Congratulations to graduate students Daniel Gilford and Clara Maurel who have been awarded an Outstanding Student Presentation Award (OSPA) for their presentations at the Fall Meeting of the American Geophysical Union held in New Orleans in December.
Clara Maural was awarded an Outstanding Student Presentation Award (OSPA) for her presentation Paleomagnetic Evidence for Partial Differentiation of the Silicate-Bearing IIE Iron Meteorite Parent Body. Maurel's co-authors were her advisor, Benjamin Weiss and collaborators James Francis Joseph Bryson (University of Cambridge, UK) and Andreas Scholl (Lawrence Berkeley National Laboratory.)
"Meteorites are the fundamental tracers of the early history of the solar system. Most of them originated from ancient asteroids that built the planets by accreting and colliding with each other. Today we can study meteorites to understand what the 'building blocks of the planets' were made of," says Maurel.
"In the Weiss Lab, my work focuses on the magnetic properties of iron meteorites (meteorites that are made of metal). Some iron meteorites have the capacity to durably record a magnetic field that their parent asteroid generated billion years ago (like the Earth does today)! We can use this record to investigate the structure of the first objects that grew up in the solar system."

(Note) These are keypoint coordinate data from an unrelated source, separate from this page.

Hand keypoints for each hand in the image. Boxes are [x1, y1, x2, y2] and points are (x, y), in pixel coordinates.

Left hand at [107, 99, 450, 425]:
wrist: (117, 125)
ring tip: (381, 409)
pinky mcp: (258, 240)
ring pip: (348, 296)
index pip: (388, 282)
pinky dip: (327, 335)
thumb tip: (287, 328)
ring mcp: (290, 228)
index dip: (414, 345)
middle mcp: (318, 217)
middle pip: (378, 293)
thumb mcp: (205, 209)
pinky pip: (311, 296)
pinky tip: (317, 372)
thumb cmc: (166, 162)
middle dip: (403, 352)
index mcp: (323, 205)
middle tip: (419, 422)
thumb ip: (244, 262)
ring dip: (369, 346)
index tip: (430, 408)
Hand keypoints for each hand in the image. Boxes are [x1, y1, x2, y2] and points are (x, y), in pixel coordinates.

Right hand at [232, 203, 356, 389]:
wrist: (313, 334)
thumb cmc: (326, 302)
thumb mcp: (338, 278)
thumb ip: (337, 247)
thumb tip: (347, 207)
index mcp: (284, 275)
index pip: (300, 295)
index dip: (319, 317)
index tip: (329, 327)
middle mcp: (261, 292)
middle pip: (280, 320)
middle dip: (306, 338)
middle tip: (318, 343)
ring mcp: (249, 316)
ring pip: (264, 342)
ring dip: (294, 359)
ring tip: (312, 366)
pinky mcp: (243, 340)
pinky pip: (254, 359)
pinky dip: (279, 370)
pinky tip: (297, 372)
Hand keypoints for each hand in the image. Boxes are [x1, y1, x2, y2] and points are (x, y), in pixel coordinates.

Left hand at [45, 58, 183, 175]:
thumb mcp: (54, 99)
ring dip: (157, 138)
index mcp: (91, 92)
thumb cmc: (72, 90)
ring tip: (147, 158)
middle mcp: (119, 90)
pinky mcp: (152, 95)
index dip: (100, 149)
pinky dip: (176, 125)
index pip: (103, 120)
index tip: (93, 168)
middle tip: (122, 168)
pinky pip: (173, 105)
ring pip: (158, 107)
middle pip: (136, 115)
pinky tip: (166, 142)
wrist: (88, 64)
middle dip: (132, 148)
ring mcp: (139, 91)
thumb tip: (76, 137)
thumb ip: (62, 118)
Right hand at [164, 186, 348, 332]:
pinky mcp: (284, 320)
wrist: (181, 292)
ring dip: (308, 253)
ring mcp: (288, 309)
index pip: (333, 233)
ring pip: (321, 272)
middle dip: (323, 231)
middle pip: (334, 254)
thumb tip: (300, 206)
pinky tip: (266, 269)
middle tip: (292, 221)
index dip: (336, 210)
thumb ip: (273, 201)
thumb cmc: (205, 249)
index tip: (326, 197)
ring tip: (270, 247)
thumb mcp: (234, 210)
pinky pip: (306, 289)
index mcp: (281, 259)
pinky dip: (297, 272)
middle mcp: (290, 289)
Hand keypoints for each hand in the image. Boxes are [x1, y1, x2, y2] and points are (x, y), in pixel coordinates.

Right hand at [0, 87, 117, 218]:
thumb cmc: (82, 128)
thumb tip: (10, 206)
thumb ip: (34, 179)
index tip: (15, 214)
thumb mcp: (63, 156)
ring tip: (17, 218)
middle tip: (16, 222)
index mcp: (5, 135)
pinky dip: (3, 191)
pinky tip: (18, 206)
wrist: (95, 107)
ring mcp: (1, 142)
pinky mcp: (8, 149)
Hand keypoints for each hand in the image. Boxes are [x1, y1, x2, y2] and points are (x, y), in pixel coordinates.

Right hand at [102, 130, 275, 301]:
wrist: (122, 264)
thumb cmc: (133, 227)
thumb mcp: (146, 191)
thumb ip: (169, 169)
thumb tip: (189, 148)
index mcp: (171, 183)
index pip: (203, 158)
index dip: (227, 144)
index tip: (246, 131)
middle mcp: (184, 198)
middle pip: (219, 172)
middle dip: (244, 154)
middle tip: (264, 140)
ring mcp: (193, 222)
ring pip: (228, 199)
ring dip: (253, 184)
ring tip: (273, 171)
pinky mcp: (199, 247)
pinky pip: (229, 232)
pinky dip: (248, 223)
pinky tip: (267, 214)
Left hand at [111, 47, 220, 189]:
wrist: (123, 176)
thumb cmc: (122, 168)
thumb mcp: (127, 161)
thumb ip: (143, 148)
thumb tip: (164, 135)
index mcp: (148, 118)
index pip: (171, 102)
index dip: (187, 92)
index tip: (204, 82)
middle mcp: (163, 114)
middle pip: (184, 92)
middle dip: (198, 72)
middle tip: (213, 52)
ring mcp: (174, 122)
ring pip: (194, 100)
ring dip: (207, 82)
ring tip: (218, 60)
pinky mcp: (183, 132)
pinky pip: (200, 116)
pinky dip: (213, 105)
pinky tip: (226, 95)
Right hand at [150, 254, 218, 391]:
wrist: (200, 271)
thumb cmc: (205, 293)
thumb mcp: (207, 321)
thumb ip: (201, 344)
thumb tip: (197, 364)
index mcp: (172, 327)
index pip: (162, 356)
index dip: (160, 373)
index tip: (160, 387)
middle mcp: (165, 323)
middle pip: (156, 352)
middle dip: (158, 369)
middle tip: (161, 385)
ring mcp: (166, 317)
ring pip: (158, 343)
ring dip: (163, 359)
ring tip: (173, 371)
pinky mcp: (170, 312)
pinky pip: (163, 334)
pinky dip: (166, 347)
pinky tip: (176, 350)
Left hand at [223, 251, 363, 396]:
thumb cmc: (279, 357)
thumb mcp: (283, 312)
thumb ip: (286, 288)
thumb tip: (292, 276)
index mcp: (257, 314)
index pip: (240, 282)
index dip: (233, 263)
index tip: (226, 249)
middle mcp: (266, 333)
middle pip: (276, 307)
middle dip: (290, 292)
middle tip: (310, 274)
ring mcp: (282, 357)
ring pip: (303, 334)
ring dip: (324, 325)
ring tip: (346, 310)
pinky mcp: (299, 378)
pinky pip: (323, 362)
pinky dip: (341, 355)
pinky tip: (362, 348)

Maurel says the work she presented at AGU focuses on one particular family of meteorites that could change the way the structure of ancient asteroids has been seen until now. "Our magnetic measurements seem to run in favor of a greater structural diversity among the building blocks of the planets, which, from a broader perspective, for example, could have implications for the types of material and temperature in the proto-planetary disk, as well as the time it took for planets to form."

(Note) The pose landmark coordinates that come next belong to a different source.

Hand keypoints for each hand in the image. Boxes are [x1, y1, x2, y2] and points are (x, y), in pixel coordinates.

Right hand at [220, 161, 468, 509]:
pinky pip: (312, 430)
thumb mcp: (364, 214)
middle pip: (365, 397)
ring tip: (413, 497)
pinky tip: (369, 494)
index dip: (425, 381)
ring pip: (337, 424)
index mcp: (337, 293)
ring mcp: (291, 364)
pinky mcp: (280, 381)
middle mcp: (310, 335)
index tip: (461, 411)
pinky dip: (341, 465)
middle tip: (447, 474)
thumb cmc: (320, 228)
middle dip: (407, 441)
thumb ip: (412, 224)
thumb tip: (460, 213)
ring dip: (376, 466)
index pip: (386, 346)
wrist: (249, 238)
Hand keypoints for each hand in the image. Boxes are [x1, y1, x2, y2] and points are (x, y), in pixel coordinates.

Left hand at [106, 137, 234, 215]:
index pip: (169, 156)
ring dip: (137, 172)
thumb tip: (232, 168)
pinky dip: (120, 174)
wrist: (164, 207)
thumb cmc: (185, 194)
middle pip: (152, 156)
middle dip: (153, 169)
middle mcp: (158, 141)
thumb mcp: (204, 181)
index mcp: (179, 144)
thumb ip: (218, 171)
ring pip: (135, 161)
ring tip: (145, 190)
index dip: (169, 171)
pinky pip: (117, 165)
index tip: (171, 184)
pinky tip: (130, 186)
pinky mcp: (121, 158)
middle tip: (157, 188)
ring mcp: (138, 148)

Daniel Gilford was awarded an Outstanding Student Presentation Award (OSPA) for his presentation Analyzing nearly four decades of historical radiosonde observations of tropical tropopause layer and cold-point temperatures. His co-author was William John Randel (National Center for Atmospheric Research.)
Gilford says, "Last summer I was privileged to visit the National Center for Atmospheric Research for two months. At NCAR I began working with Dr. Bill Randel on a project to investigate tropical middle atmospheric temperature variability and trends as measured by radiosonde (balloon-borne) instruments over the past 40 years. Gilford's talk at AGU summarized their findings.

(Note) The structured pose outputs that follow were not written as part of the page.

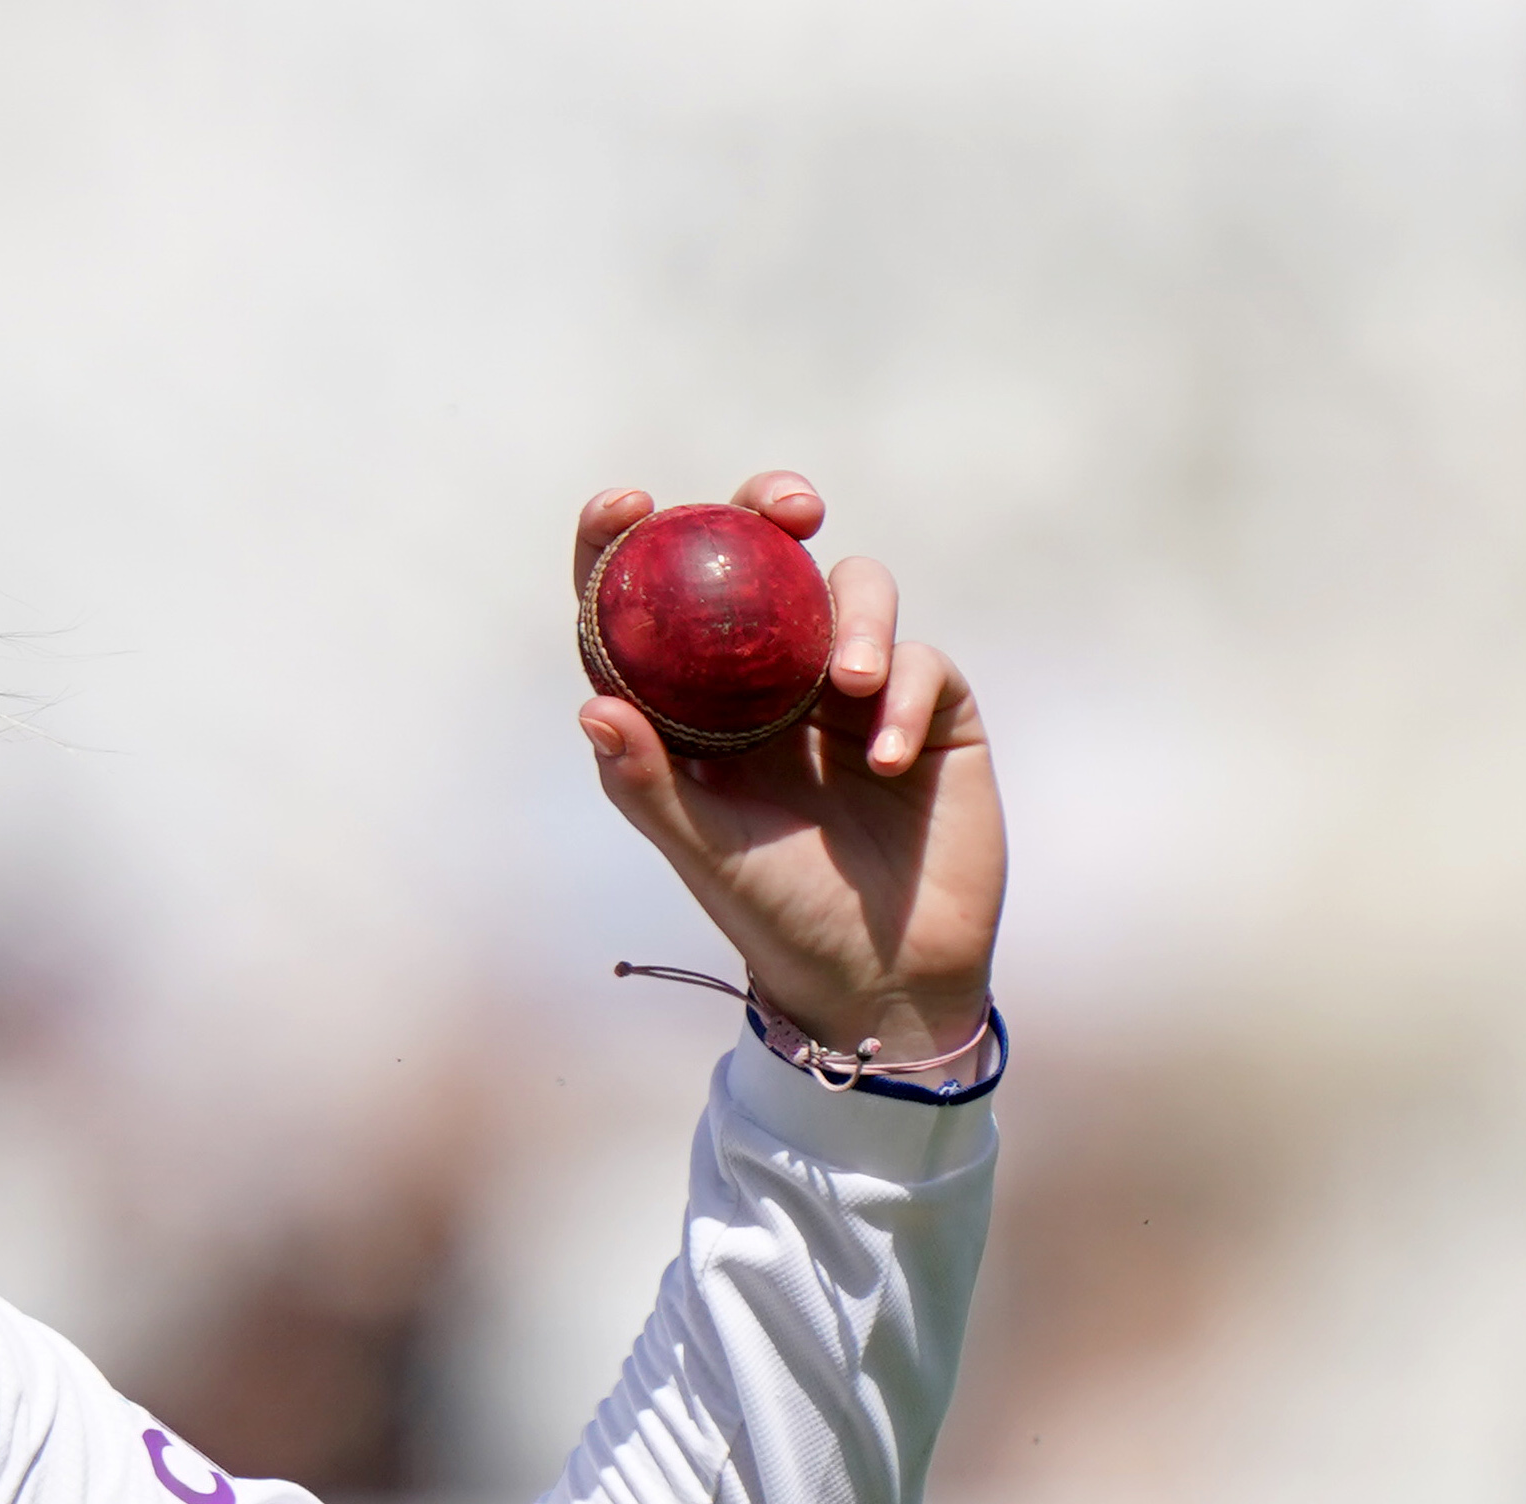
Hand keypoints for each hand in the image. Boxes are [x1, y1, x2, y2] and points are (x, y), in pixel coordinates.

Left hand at [575, 474, 1002, 1068]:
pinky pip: (922, 664)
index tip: (626, 503)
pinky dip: (901, 697)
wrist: (879, 977)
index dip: (628, 544)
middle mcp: (774, 680)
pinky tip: (879, 760)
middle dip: (769, 511)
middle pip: (766, 559)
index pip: (654, 604)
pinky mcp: (930, 710)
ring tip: (848, 682)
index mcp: (699, 704)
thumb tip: (594, 704)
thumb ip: (645, 782)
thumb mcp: (702, 851)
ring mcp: (855, 686)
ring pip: (857, 590)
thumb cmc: (774, 915)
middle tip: (786, 511)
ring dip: (857, 617)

The temperature of the tropical lower stratosphere acts as a gate, regulating the amount of water that reaches the stratosphere. The variability of stratospheric water vapor is a critical component in the climate system, as it can affect the earth’s radiative balance and either offset or contribute to climate change over decadal periods (e.g. it likely offset about 12% of anthropogenic CO2 forcing from 1990-2013). Furthermore, the speed limits (the maximum achievable intensity) of tropical cyclones (called hurricanes in the North Atlantic) are regulated in part by the temperatures of the tropical lower stratosphere. Understanding the short-term variability and trends of tropical lower stratospheric temperatures is therefore important for implications in the climate system and more specifically for the tropical cyclone intensities experienced by coastal societies.
The challenge, however, is that historical estimates of land-based measurements of tropical lower stratospheric temperatures have significant uncertainties. This is because “radiosondes”, instruments carried by balloons to measure the atmosphere, have changed recording practices (recording frequency, instrument types, locations, etc.) over the historical period, leading to either incomplete or discordant records. The goal of the project Gilford presented at AGU was to use satellite records (since 1979) to illuminate which radiosonde measurements are most trustworthy.
"By directly comparing radiosonde and satellite measurements we are able to iteratively narrow down our list of most “trustworthy” stations, and from there we estimate the long-term trends in lower stratospheric temperatures (since the beginning of the satellite era) and their year-to-year variability," Says Gilford. "This work is a first step towards assembling a comprehensive dataset of radiosonde measurements that could be used for a wide-range of lower stratospheric applications, and our results have promising implications for stratospheric water vapor and tropical cyclone speed limits."
You can read read more about lower stratospheric temperatures and their effects on tropical cyclones in Gilford's thesis “The Tropopause Region Thermal Structure and Tropical Cyclones”, arriving online through the MIT library in spring 2018. Gilford is now a postdoc at Rutgers University.
The NCAR/AGU project and travel were funded by an NSF grant (PIs: Susan Solomon and Kerry Emanuel) and the Houghton Fund.
Other 2017 OSPA winners include incoming postdoc Claire Nichols.
Nichols, who joins the Weiss Group as a Simons Foundation Postdoctoral Fellow, received an OSPA for her presentation GP23B-0923: Magnetic and microstructural characterisation of FeNi: Insight into the formation and impact history of the IAB parent body.
Please note this story was updated from a January 31, 2018 post.